Start at the top of the records and, please, print each line exactly through the line that contains "index tip: (111, 150)", leaving out all pictures.

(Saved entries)
<<<<

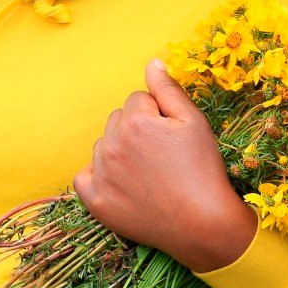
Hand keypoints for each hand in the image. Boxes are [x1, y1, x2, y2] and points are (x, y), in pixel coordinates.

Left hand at [74, 60, 256, 272]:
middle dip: (137, 131)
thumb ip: (168, 89)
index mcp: (134, 121)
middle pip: (118, 121)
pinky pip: (84, 176)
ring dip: (120, 152)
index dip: (159, 116)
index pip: (138, 100)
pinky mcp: (96, 201)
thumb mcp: (194, 122)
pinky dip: (98, 176)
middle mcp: (111, 144)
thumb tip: (151, 63)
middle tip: (162, 157)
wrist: (203, 224)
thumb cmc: (202, 170)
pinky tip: (121, 184)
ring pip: (104, 147)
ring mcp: (101, 174)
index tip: (173, 138)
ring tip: (148, 174)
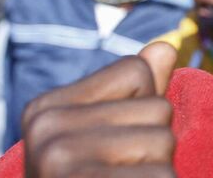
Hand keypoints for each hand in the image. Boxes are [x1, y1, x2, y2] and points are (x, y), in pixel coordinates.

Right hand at [23, 42, 176, 177]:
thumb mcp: (103, 138)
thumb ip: (136, 93)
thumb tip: (166, 46)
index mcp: (46, 107)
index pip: (136, 70)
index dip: (142, 112)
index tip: (111, 150)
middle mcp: (46, 127)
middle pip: (157, 108)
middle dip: (154, 147)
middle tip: (120, 173)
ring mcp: (59, 158)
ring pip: (164, 140)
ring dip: (157, 169)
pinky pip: (162, 174)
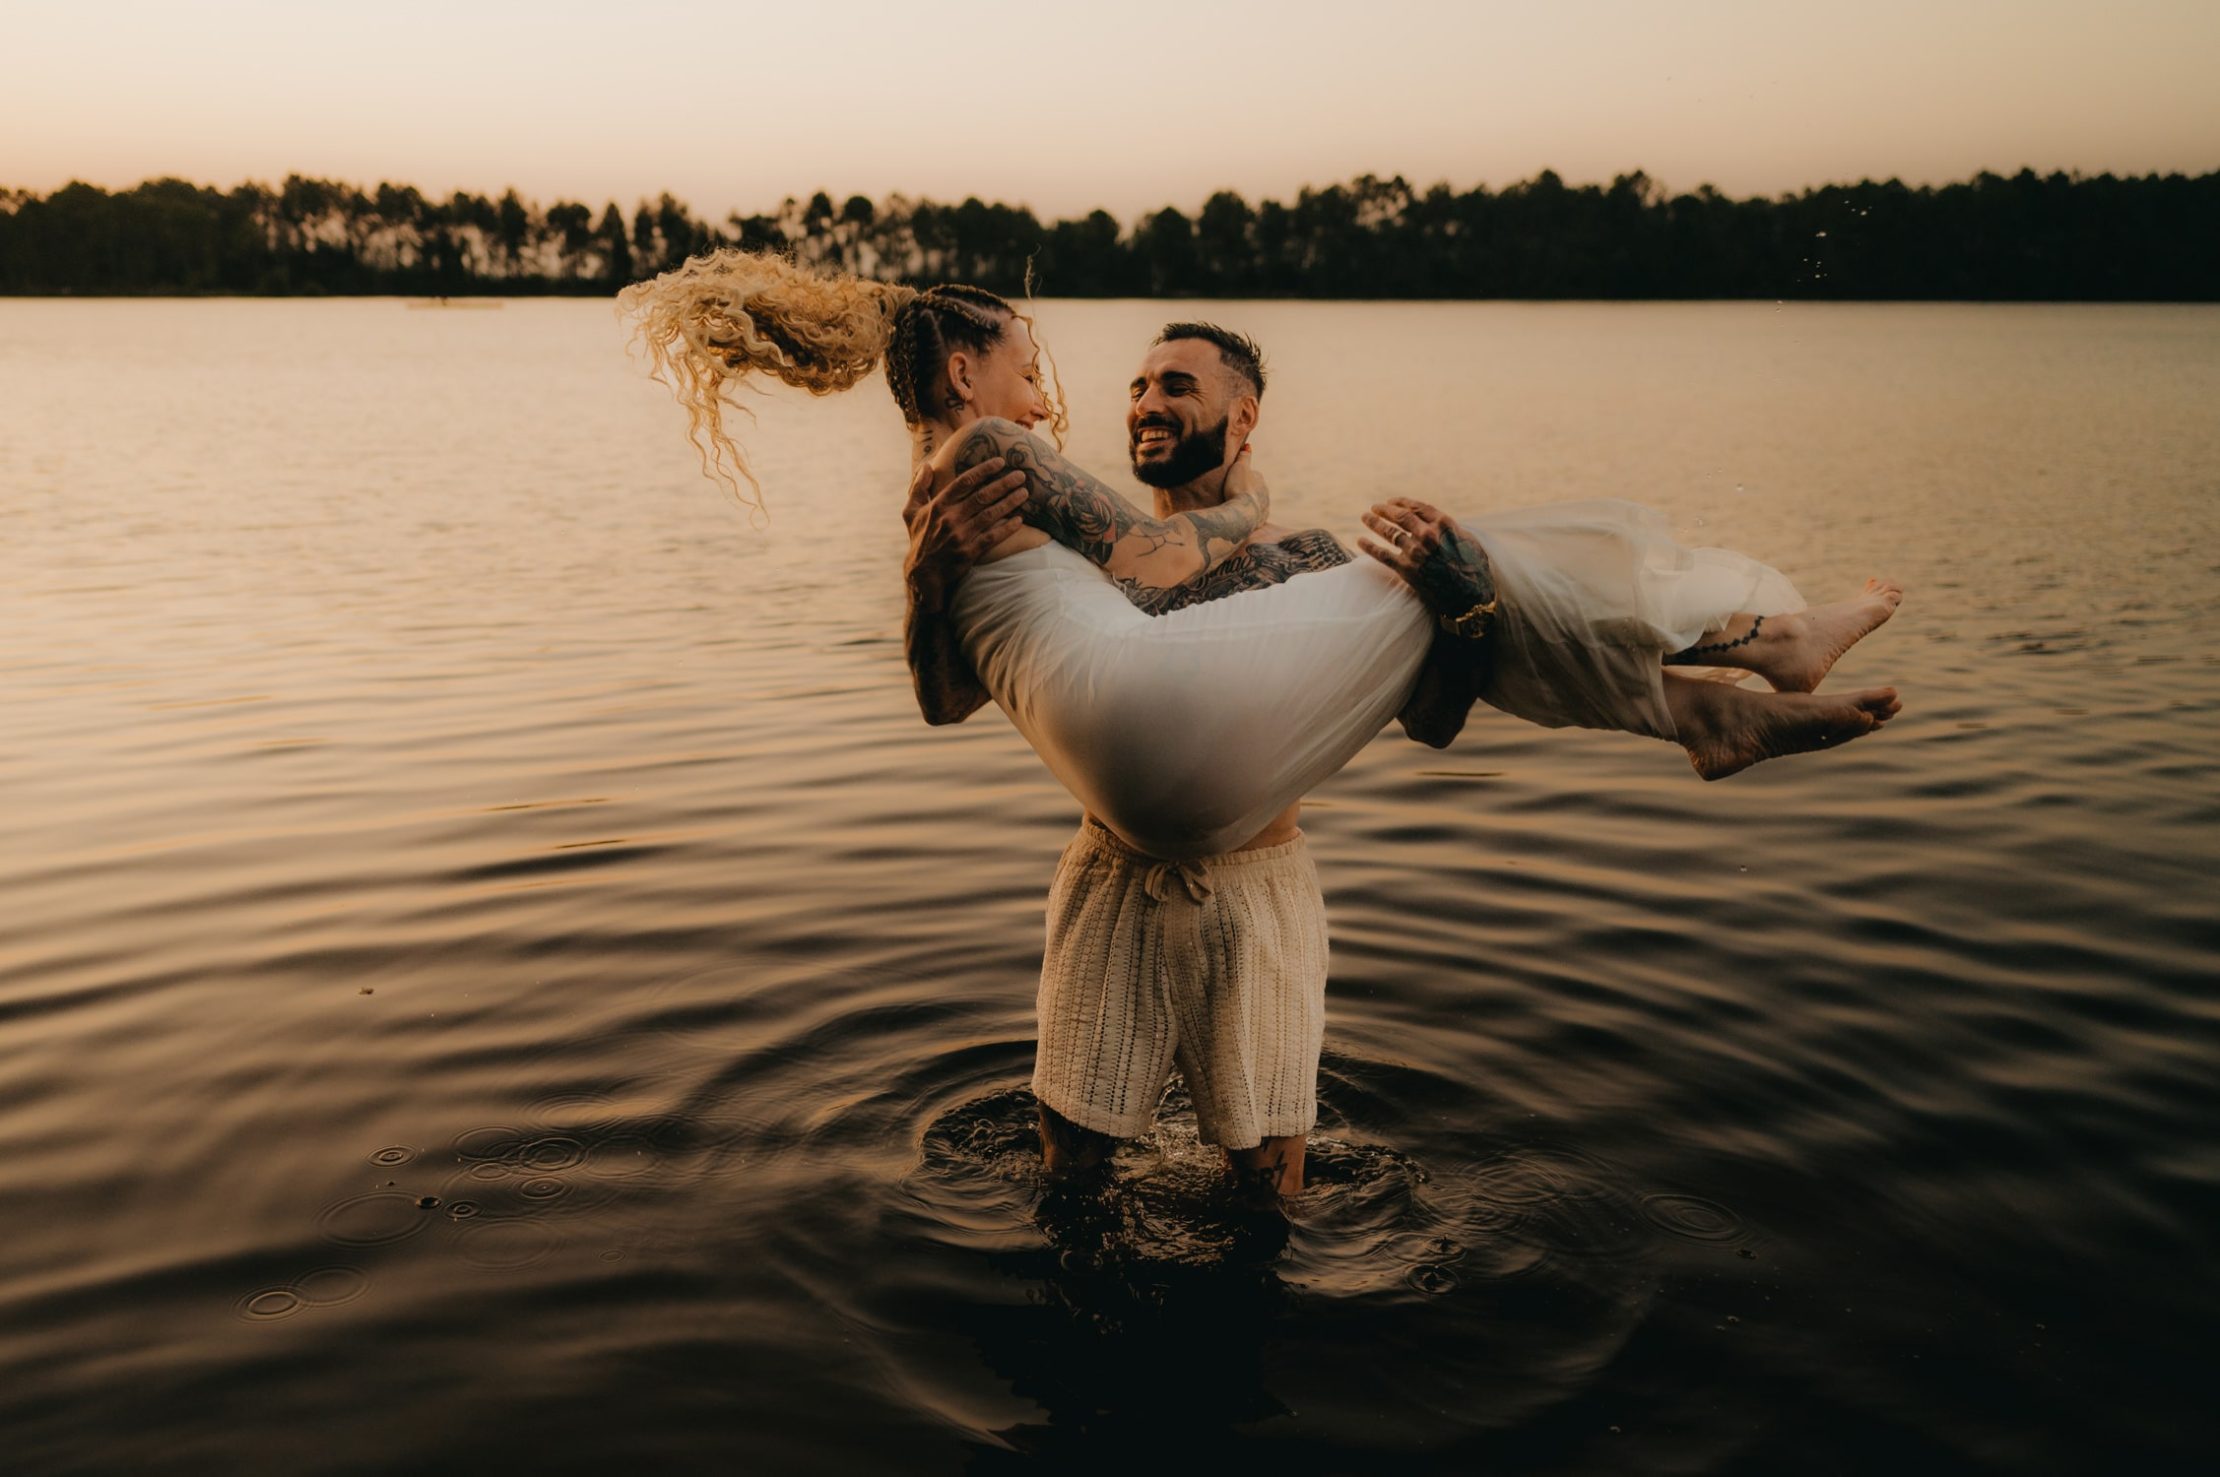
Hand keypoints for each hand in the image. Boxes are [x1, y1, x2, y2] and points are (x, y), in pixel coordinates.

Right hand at [903, 457, 1027, 612]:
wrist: (923, 574)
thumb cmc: (919, 539)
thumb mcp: (911, 512)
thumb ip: (919, 487)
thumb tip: (928, 465)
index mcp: (938, 506)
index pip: (964, 482)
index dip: (983, 470)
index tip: (1000, 462)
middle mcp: (950, 519)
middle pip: (982, 496)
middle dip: (1003, 484)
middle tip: (1020, 475)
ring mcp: (961, 536)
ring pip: (990, 515)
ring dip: (1009, 503)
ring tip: (1024, 493)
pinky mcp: (970, 552)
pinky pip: (992, 537)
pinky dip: (1007, 528)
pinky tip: (1020, 520)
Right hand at [1218, 443, 1267, 522]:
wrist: (1241, 514)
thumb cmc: (1238, 488)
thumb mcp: (1239, 467)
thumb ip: (1244, 456)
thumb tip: (1248, 445)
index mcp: (1260, 479)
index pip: (1252, 474)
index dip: (1241, 476)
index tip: (1232, 480)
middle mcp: (1265, 493)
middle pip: (1254, 489)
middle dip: (1246, 490)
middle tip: (1232, 493)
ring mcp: (1264, 507)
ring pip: (1255, 502)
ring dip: (1247, 503)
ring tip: (1234, 506)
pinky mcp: (1260, 521)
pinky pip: (1254, 516)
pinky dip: (1248, 515)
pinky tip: (1240, 517)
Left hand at [1359, 497, 1495, 625]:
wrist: (1469, 596)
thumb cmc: (1473, 569)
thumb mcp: (1468, 540)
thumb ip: (1450, 529)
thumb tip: (1437, 523)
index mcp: (1444, 524)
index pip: (1418, 508)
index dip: (1403, 503)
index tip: (1392, 501)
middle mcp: (1427, 535)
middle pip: (1401, 517)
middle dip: (1385, 510)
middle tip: (1374, 507)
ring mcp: (1415, 551)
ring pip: (1389, 532)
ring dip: (1374, 523)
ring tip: (1365, 517)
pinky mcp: (1406, 569)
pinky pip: (1382, 555)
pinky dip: (1369, 547)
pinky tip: (1360, 541)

>>>>

### TASK RESULT
Hand keypoints for each hand in the image. Boxes are [x1, y1, x2, y2] and points are (x, y), in pixel coordinates.

Left hand at [74, 60, 256, 272]:
middle dip: (137, 131)
thumb ip: (168, 89)
index mcp: (134, 121)
middle pip: (118, 121)
pinky pip: (84, 176)
ring dip: (120, 152)
index dip: (159, 116)
index pip: (138, 100)
pinky mcp: (96, 201)
thumb mcp: (194, 122)
pinky dip: (98, 176)
middle mcp: (111, 144)
thumb tip: (151, 63)
middle tip: (162, 157)
wrist: (203, 224)
thumb cmc: (202, 170)
pinky tip: (121, 184)
ring pip: (104, 147)
ring mcp: (101, 174)
index tip: (173, 138)
ring tip: (148, 174)
Hand keypoints for each hand in the image. Boxes are [x1, y1, x2, y2] and points are (x, y), in pixel coordinates.

Right hand at [23, 42, 176, 177]:
thumb mcp: (103, 138)
thumb ip: (136, 93)
thumb tip: (166, 46)
index mcp: (46, 107)
index pip: (136, 70)
index dip: (142, 112)
index tip: (111, 150)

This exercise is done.